These last few weeks leading up to the Christmas holidays have led to me asking a few big questions about my life. Do I want to stay at university? Should I stay at university? And then the opposite questions which should be asked, as I have found that sometimes the answers don't match up.
Do I want to stay at university? - I think yes.
Do I want to quit university? - Also, I think yes.
But do I want to leave university? - Not really.
The estate agent who we rent our student house from is asking us to confirm whether we will be staying in the house next year. The first step was deciding whether to stay at the house here or go back into halls, as that choice is basically friends vs practicality and better health. I decided on the house, feeling that having friends nearby was a useful thing but the decision wasn't an easy one.
I then realised why the decision wasn't easy - I wasn't sure about staying at university at all. I was meant to sign a contract for the house last Saturday and I couldn't even make it through the door of the estate agent before I freaked out.
Which has led me to think about acceptance. Acceptance of situations is thought of as a healthy step towards feeling positive about things and being grateful for the life you've been given. I have been told various things from well-meaning people about their opinions surrounding acceptance. Some people say I shouldn't accept that I am very unlikely to recover, and some say that too much acceptance can be a bad thing.

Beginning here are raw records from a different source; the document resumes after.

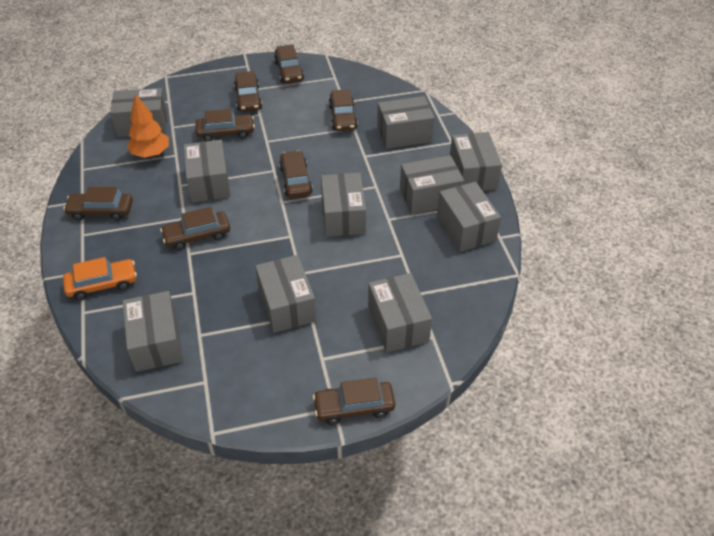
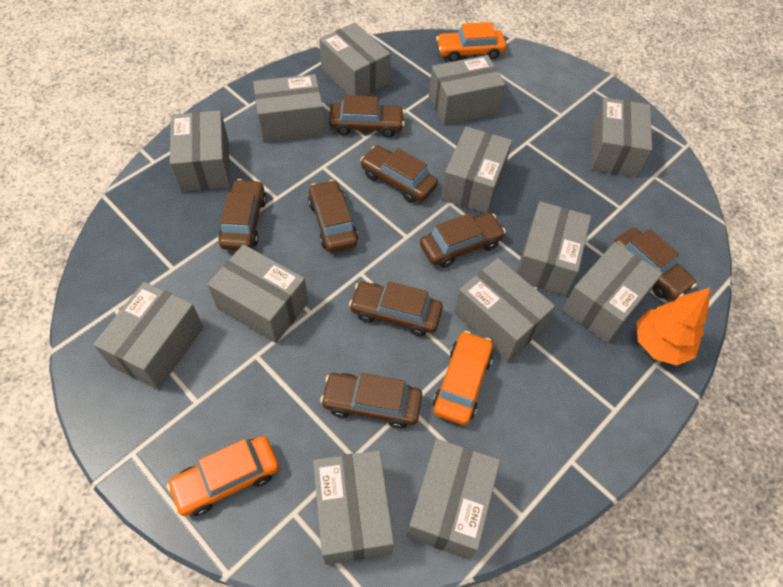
grey box: 10 -> 13
orange car: 1 -> 3

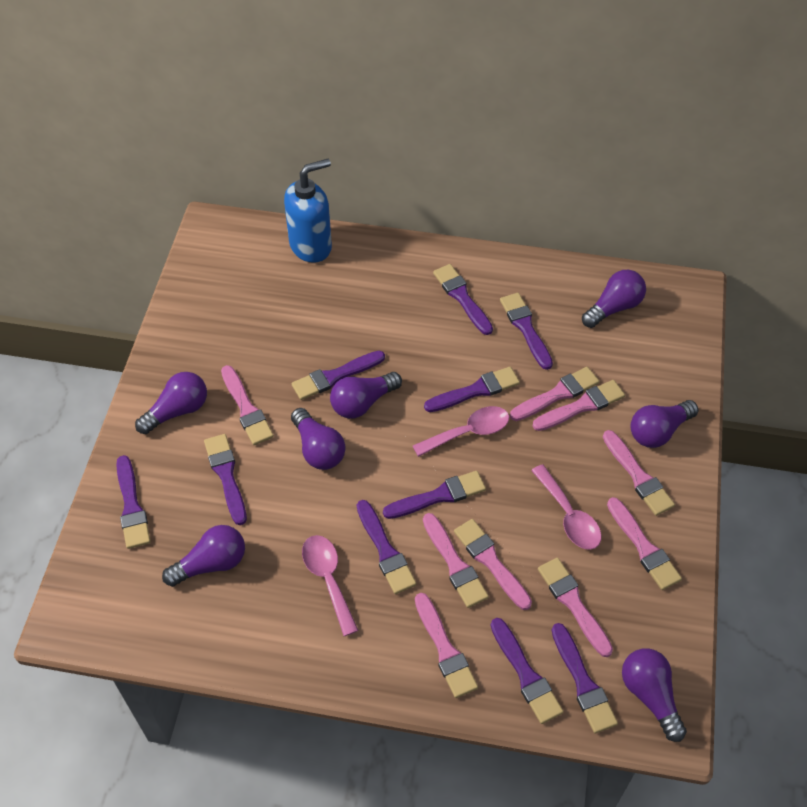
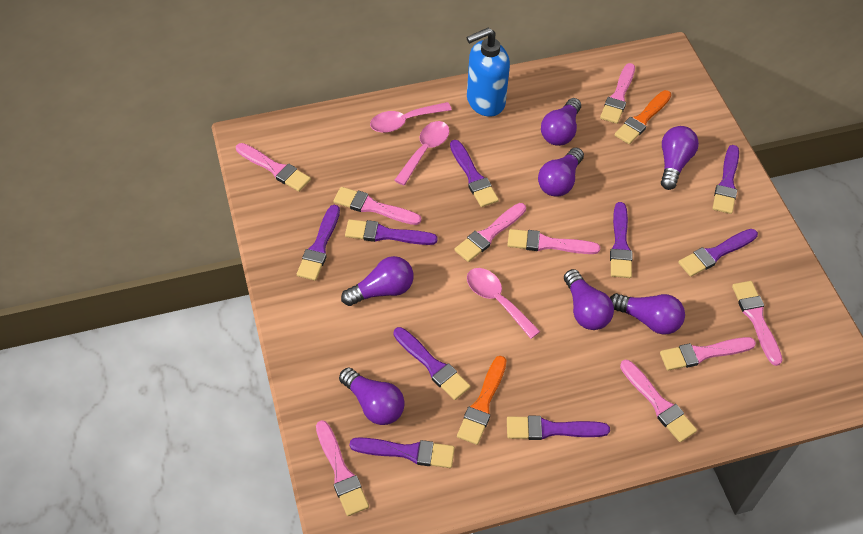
orange brush: 0 -> 2
purple brush: 10 -> 9

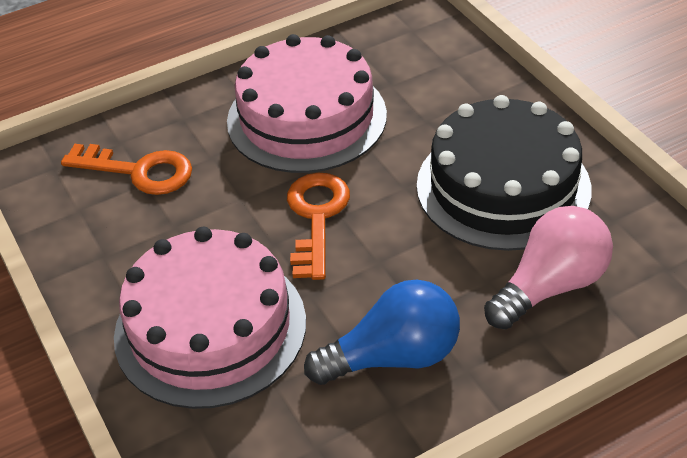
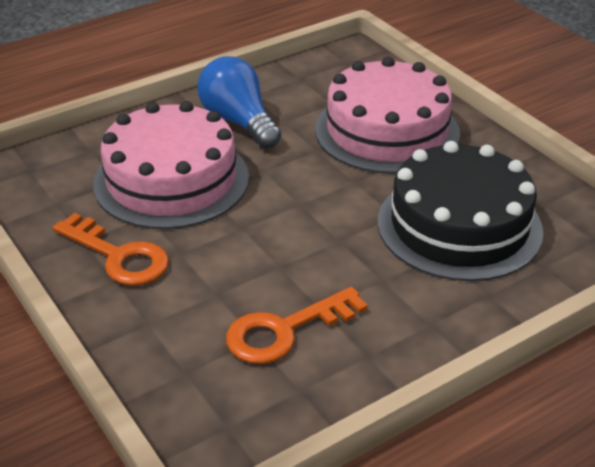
pink light bulb: 1 -> 0

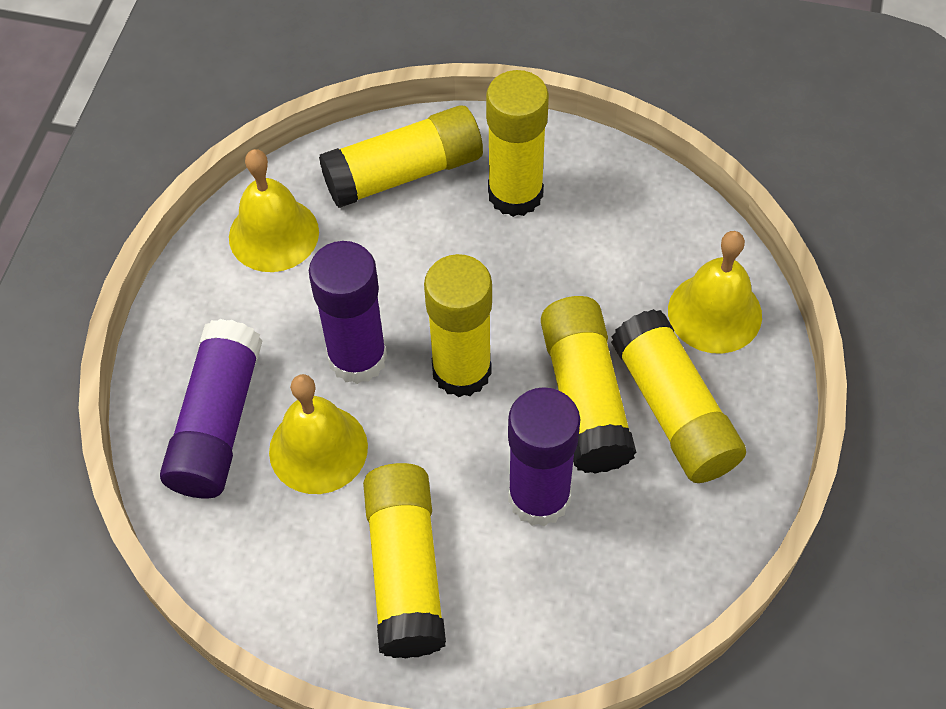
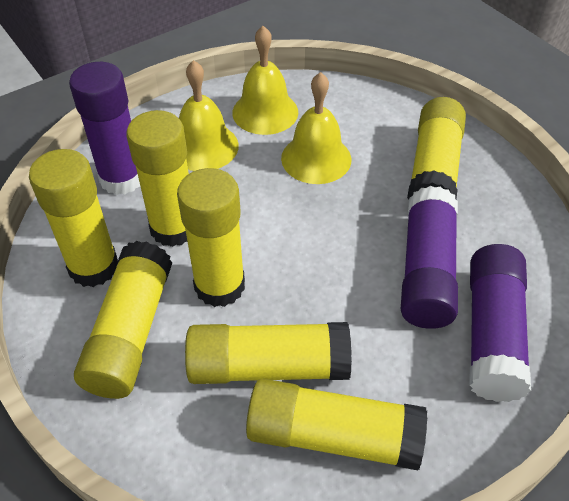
yellow glue stick: 6 -> 7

But how am I meant to move on with my life without understanding and accepting my state of health? Maybe I will get better, but realistically can I plan for the >5% possibility? I have to think practically, which isn't something I really like doing.
I don't feel the unbearable fatigue any more than makes me unable to move, but I think I have just gotten used to it as all the symptoms I have had in the past only when I have severely over-done things are now constant instead of rare and I have developed new symptoms. Is this acceptance? My body has acclimatised and now all these aches and pains and weaknesses and everything else are part of life. I feel so old at 19, or at least my body believes it is way beyond the teenage years.
I also am amazed to think that it has been almost 11 months since my relapse (that I haven't recovered from by the way!). And that overall I have had CFS/ME for 4 1/2 years. That's crazy.